(Page images and extracted text)
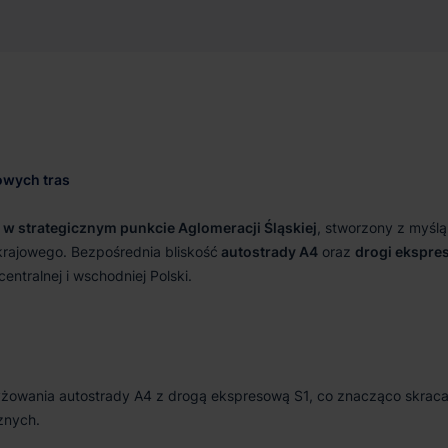
44 m²
Od zaraz
owych tras
 strategicznym punkcie Aglomeracji Śląskiej
, stworzony z myślą
 krajowego. Bezpośrednia bliskość
autostrady A4
oraz
drogi ekspre
ntralnej i wschodniej Polski.
zyżowania autostrady A4 z drogą ekspresową S1, co znacząco skrac
znych.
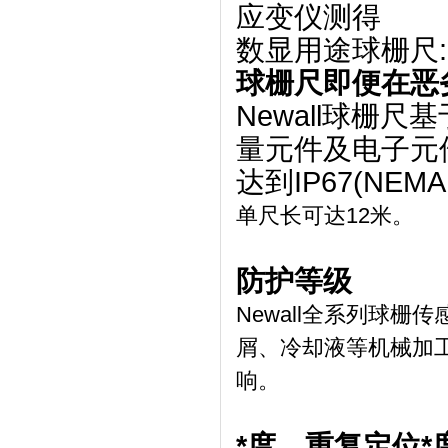
应变仪测得
数显用途球栅尺:
球栅尺即便在恶劣
Newall球栅
量元件及电子元
达到IP67(NE
单尺长可达12米。
防护等级
Newall全系列球栅
屑、冷却液等机械加工
响。
*度、重复定位*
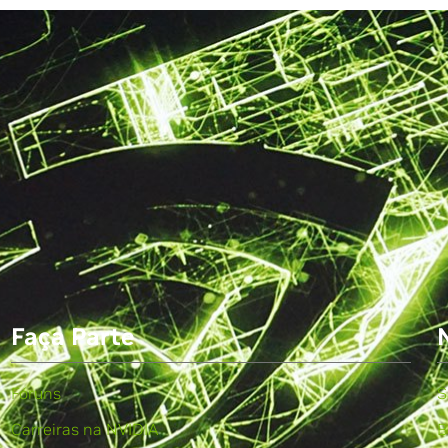
Faça Parte
Fóruns
S
Carreiras na NVIDIA
B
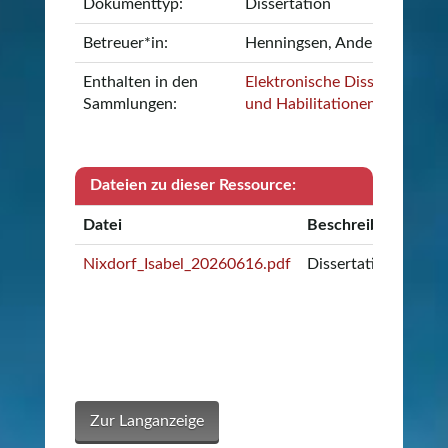
Dokumenttyp:
Dissertation
Betreuer*in:
Henningsen, Anders
Enthalten in den
Elektronische Dissertationen
Sammlungen:
und Habilitationen
Dateien zu dieser Ressource:
Datei
Beschreibung
Pr
Nixdorf_Isabel_20260616.pdf
Dissertation
ef7
Pr
Zur Langanzeige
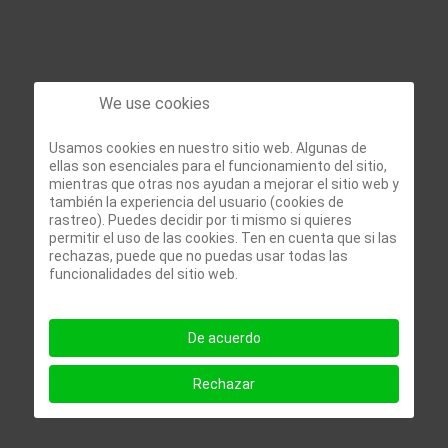
We use cookies
Puede comprar este libro en
Usamos cookies en nuestro sitio web. Algunas de
ellas son esenciales para el funcionamiento del sitio,
Amazon.com (Estados
mientras que otras nos ayudan a mejorar el sitio web y
también la experiencia del usuario (cookies de
Unidos)
a través del siguiente
rastreo). Puedes decidir por ti mismo si quieres
permitir el uso de las cookies. Ten en cuenta que si las
enlace:
rechazas, puede que no puedas usar todas las
funcionalidades del sitio web.
De acuerdo
Rechazar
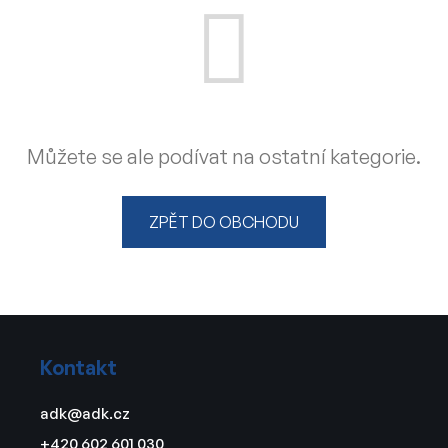
Můžete se ale podívat na ostatní kategorie.
ZPĚT DO OBCHODU
Z
á
Kontakt
p
a
adk
@
adk.cz
t
+420 602 601 030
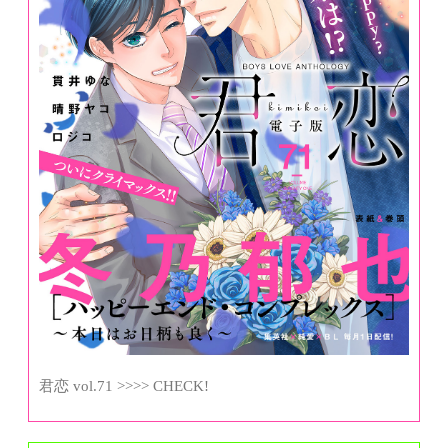
君恋 vol.71 >>>> CHECK!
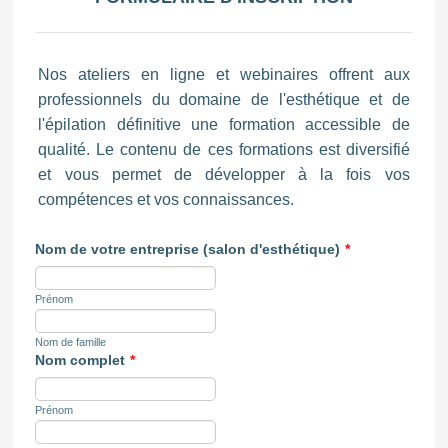
Nos ateliers en ligne et webinaires offrent aux
professionnels du domaine de l'esthétique et de
l'épilation définitive une formation accessible de
qualité. Le contenu de ces formations est diversifié
et vous permet de développer à la fois vos
compétences et vos connaissances.
Nom de votre entreprise (salon d'esthétique)
*
Prénom
Nom de famille
Nom complet
*
Prénom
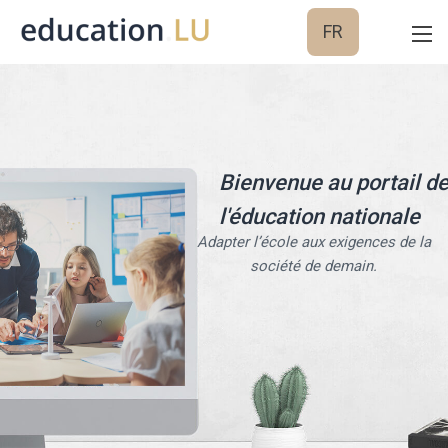
FR
Bienvenue au portail d
l'éducation nationale
Adapter l’école aux exigences de la
société de demain.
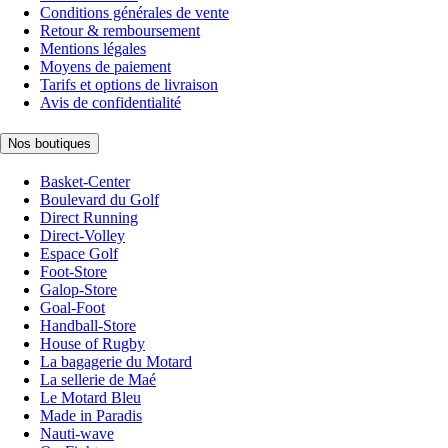
Conditions générales de vente
Retour & remboursement
Mentions légales
Moyens de paiement
Tarifs et options de livraison
Avis de confidentialité
Nos boutiques
Basket-Center
Boulevard du Golf
Direct Running
Direct-Volley
Espace Golf
Foot-Store
Galop-Store
Goal-Foot
Handball-Store
House of Rugby
La bagagerie du Motard
La sellerie de Maé
Le Motard Bleu
Made in Paradis
Nauti-wave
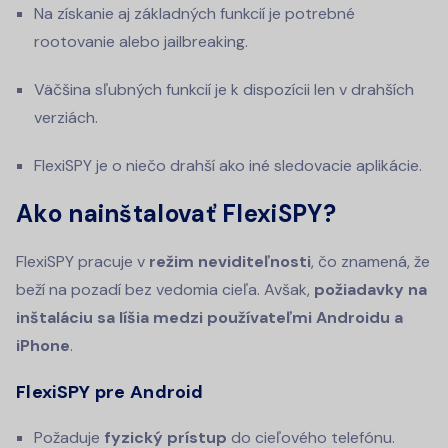
Na získanie aj základných funkcií je potrebné
rootovanie alebo jailbreaking.
Väčšina sľubných funkcií je k dispozícii len v drahších
verziách.
FlexiSPY je o niečo drahší ako iné sledovacie aplikácie.
Ako nainštalovať FlexiSPY?
FlexiSPY pracuje v
režim neviditeľnosti
, čo znamená, že
beží na pozadí bez vedomia cieľa. Avšak,
požiadavky na
inštaláciu sa líšia medzi používateľmi Androidu a
iPhone
.
FlexiSPY pre Android
Požaduje
fyzický prístup
do cieľového telefónu.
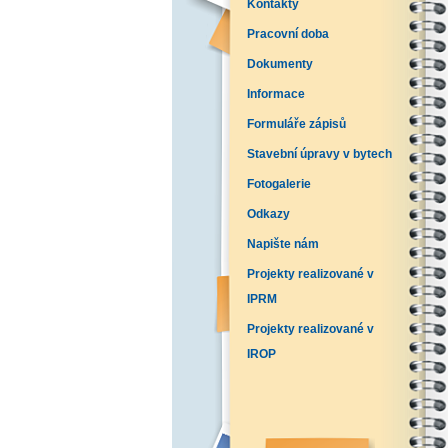
Kontakty
Pracovní doba
Dokumenty
Informace
Formuláře zápisů
Stavební úpravy v bytech
Fotogalerie
Odkazy
Napište nám
Projekty realizované v
IPRM
Projekty realizované v
IROP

-- What is required --
Set down all the entries above verbatim, and include none of the pictures.

-- Answer box --
44 m²
Od zaraz
owych tras
 strategicznym punkcie Aglomeracji Śląskiej
, stworzony z myślą
 krajowego. Bezpośrednia bliskość
autostrady A4
oraz
drogi ekspre
ntralnej i wschodniej Polski.
zyżowania autostrady A4 z drogą ekspresową S1, co znacząco skrac
znych.
应变仪测得
数显用途球栅尺:
球栅尺即便在恶劣
Newall球栅
量元件及电子元
达到IP67(NE
单尺长可达12米。
防护等级
Newall全系列球栅
屑、冷却液等机械加工
响。
*度、重复定位*
Faça Parte
Fóruns
S
Carreiras na NVIDIA
B
Dokumenttyp:
Dissertation
Betreuer*in:
Henningsen, Anders
Enthalten in den
Elektronische Dissertationen
Sammlungen:
und Habilitationen
Dateien zu dieser Ressource:
Datei
Beschreibung
Pr
Nixdorf_Isabel_20260616.pdf
Dissertation
ef7
Pr
Zur Langanzeige
We use cookies
Puede comprar este libro en
Usamos cookies en nuestro sitio web. Algunas de
ellas son esenciales para el funcionamiento del sitio,
Amazon.com (Estados
mientras que otras nos ayudan a mejorar el sitio web y
también la experiencia del usuario (cookies de
Unidos)
a través del siguiente
rastreo). Puedes decidir por ti mismo si quieres
permitir el uso de las cookies. Ten en cuenta que si las
enlace:
rechazas, puede que no puedas usar todas las
funcionalidades del sitio web.
De acuerdo
Rechazar
Můžete se ale podívat na ostatní kategorie.
ZPĚT DO OBCHODU
Z
á
Kontakt
p
a
adk
@
adk.cz
t
+420 602 601 030
君恋 vol.71 >>>> CHECK!
Nos ateliers en ligne et webinaires offrent aux
professionnels du domaine de l'esthétique et de
l'épilation définitive une formation accessible de
qualité. Le contenu de ces formations est diversifié
et vous permet de développer à la fois vos
compétences et vos connaissances.
Nom de votre entreprise (salon d'esthétique)
*
Prénom
Nom de famille
Nom complet
*
Prénom
FR
Bienvenue au portail d
l'éducation nationale
Adapter l’école aux exigences de la
société de demain.
Conditions générales de vente
Retour & remboursement
Mentions légales
Moyens de paiement
Tarifs et options de livraison
Avis de confidentialité
Nos boutiques
Basket-Center
Boulevard du Golf
Direct Running
Direct-Volley
Espace Golf
Foot-Store
Galop-Store
Goal-Foot
Handball-Store
House of Rugby
La bagagerie du Motard
La sellerie de Maé
Le Motard Bleu
Made in Paradis
Nauti-wave
Na získanie aj základných funkcií je potrebné
rootovanie alebo jailbreaking.
Väčšina sľubných funkcií je k dispozícii len v drahších
verziách.
FlexiSPY je o niečo drahší ako iné sledovacie aplikácie.
Ako nainštalovať FlexiSPY?
FlexiSPY pracuje v
režim neviditeľnosti
, čo znamená, že
beží na pozadí bez vedomia cieľa. Avšak,
požiadavky na
inštaláciu sa líšia medzi používateľmi Androidu a
iPhone
.
FlexiSPY pre Android
Požaduje
fyzický prístup
do cieľového telefónu.
Kontakty
Pracovní doba
Dokumenty
Informace
Formuláře zápisů
Stavební úpravy v bytech
Fotogalerie
Odkazy
Napište nám
Projekty realizované v
IPRM
Projekty realizované v
IROP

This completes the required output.